PROVIDED DATA:
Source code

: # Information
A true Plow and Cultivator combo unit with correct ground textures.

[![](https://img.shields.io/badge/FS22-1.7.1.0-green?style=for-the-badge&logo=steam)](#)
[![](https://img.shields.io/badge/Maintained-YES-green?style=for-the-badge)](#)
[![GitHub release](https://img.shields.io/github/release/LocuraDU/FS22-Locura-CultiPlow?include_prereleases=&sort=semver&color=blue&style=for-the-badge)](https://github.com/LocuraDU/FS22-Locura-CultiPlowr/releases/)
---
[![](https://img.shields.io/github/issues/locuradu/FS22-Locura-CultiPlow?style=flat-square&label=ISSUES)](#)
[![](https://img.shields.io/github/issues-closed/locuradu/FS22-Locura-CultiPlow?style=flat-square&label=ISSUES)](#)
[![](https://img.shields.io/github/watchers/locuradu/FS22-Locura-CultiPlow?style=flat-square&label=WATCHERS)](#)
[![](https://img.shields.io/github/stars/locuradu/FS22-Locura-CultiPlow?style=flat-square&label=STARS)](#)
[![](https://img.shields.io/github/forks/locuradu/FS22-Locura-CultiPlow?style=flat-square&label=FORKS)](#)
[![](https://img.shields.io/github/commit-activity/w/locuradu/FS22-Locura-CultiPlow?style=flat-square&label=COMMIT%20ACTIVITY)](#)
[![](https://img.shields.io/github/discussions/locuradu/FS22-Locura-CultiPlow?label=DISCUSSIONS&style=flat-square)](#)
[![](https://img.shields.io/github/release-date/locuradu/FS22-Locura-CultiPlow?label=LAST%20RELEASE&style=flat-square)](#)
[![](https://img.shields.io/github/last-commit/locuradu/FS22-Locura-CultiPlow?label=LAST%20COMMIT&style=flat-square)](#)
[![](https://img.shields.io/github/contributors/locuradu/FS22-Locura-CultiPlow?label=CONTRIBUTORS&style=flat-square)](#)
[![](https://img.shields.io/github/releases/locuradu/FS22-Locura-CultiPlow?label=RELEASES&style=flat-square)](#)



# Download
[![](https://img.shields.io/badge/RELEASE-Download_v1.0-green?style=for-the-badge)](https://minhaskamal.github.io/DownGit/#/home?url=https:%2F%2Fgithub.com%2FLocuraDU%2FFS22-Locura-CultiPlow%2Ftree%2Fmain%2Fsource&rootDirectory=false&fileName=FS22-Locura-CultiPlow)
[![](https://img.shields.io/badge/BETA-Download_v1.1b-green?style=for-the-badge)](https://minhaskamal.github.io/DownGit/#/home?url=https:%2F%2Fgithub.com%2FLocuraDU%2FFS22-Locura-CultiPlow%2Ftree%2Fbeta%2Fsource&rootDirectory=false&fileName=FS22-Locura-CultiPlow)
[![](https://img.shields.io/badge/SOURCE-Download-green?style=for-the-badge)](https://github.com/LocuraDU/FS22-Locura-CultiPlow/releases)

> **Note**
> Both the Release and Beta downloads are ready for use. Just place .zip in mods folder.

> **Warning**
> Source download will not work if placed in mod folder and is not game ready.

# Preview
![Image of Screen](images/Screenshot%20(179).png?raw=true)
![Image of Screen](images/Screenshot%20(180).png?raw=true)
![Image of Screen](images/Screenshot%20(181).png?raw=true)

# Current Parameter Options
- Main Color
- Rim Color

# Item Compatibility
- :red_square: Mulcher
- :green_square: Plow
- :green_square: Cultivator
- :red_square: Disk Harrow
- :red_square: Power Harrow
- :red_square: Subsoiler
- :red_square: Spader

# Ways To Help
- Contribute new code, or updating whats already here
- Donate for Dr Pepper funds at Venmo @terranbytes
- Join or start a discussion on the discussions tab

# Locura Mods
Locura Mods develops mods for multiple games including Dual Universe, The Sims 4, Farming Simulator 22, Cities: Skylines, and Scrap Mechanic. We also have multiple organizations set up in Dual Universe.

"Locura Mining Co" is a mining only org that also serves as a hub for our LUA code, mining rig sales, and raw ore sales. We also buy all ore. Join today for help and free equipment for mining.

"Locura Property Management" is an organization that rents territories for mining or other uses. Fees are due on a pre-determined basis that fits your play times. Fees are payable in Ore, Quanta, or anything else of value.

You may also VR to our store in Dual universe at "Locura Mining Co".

TO-DO ITEM:
Your response must consist of the entries, reproduced exactly.

RESPONSE TO THIS EXERCISE:
Source code

: # Information
A true Plow and Cultivator combo unit with correct ground textures.

[![](https://img.shields.io/badge/FS22-1.7.1.0-green?style=for-the-badge&logo=steam)](#)
[![](https://img.shields.io/badge/Maintained-YES-green?style=for-the-badge)](#)
[![GitHub release](https://img.shields.io/github/release/LocuraDU/FS22-Locura-CultiPlow?include_prereleases=&sort=semver&color=blue&style=for-the-badge)](https://github.com/LocuraDU/FS22-Locura-CultiPlowr/releases/)
---
[![](https://img.shields.io/github/issues/locuradu/FS22-Locura-CultiPlow?style=flat-square&label=ISSUES)](#)
[![](https://img.shields.io/github/issues-closed/locuradu/FS22-Locura-CultiPlow?style=flat-square&label=ISSUES)](#)
[![](https://img.shields.io/github/watchers/locuradu/FS22-Locura-CultiPlow?style=flat-square&label=WATCHERS)](#)
[![](https://img.shields.io/github/stars/locuradu/FS22-Locura-CultiPlow?style=flat-square&label=STARS)](#)
[![](https://img.shields.io/github/forks/locuradu/FS22-Locura-CultiPlow?style=flat-square&label=FORKS)](#)
[![](https://img.shields.io/github/commit-activity/w/locuradu/FS22-Locura-CultiPlow?style=flat-square&label=COMMIT%20ACTIVITY)](#)
[![](https://img.shields.io/github/discussions/locuradu/FS22-Locura-CultiPlow?label=DISCUSSIONS&style=flat-square)](#)
[![](https://img.shields.io/github/release-date/locuradu/FS22-Locura-CultiPlow?label=LAST%20RELEASE&style=flat-square)](#)
[![](https://img.shields.io/github/last-commit/locuradu/FS22-Locura-CultiPlow?label=LAST%20COMMIT&style=flat-square)](#)
[![](https://img.shields.io/github/contributors/locuradu/FS22-Locura-CultiPlow?label=CONTRIBUTORS&style=flat-square)](#)
[![](https://img.shields.io/github/releases/locuradu/FS22-Locura-CultiPlow?label=RELEASES&style=flat-square)](#)



# Download
[![](https://img.shields.io/badge/RELEASE-Download_v1.0-green?style=for-the-badge)](https://minhaskamal.github.io/DownGit/#/home?url=https:%2F%2Fgithub.com%2FLocuraDU%2FFS22-Locura-CultiPlow%2Ftree%2Fmain%2Fsource&rootDirectory=false&fileName=FS22-Locura-CultiPlow)
[![](https://img.shields.io/badge/BETA-Download_v1.1b-green?style=for-the-badge)](https://minhaskamal.github.io/DownGit/#/home?url=https:%2F%2Fgithub.com%2FLocuraDU%2FFS22-Locura-CultiPlow%2Ftree%2Fbeta%2Fsource&rootDirectory=false&fileName=FS22-Locura-CultiPlow)
[![](https://img.shields.io/badge/SOURCE-Download-green?style=for-the-badge)](https://github.com/LocuraDU/FS22-Locura-CultiPlow/releases)

> **Note**
> Both the Release and Beta downloads are ready for use. Just place .zip in mods folder.

> **Warning**
> Source download will not work if placed in mod folder and is not game ready.

# Preview
![Image of Screen](images/Screenshot%20(179).png?raw=true)
![Image of Screen](images/Screenshot%20(180).png?raw=true)
![Image of Screen](images/Screenshot%20(181).png?raw=true)

# Current Parameter Options
- Main Color
- Rim Color

# Item Compatibility
- :red_square: Mulcher
- :green_square: Plow
- :green_square: Cultivator
- :red_square: Disk Harrow
- :red_square: Power Harrow
- :red_square: Subsoiler
- :red_square: Spader

# Ways To Help
- Contribute new code, or updating whats already here
- Donate for Dr Pepper funds at Venmo @terranbytes
- Join or start a discussion on the discussions tab

# Locura Mods
Locura Mods develops mods for multiple games including Dual Universe, The Sims 4, Farming Simulator 22, Cities: Skylines, and Scrap Mechanic. We also have multiple organizations set up in Dual Universe.

"Locura Mining Co" is a mining only org that also serves as a hub for our LUA code, mining rig sales, and raw ore sales. We also buy all ore. Join today for help and free equipment for mining.

"Locura Property Management" is an organization that rents territories for mining or other uses. Fees are due on a pre-determined basis that fits your play times. Fees are payable in Ore, Quanta, or anything else of value.

You may also VR to our store in Dual universe at "Locura Mining Co".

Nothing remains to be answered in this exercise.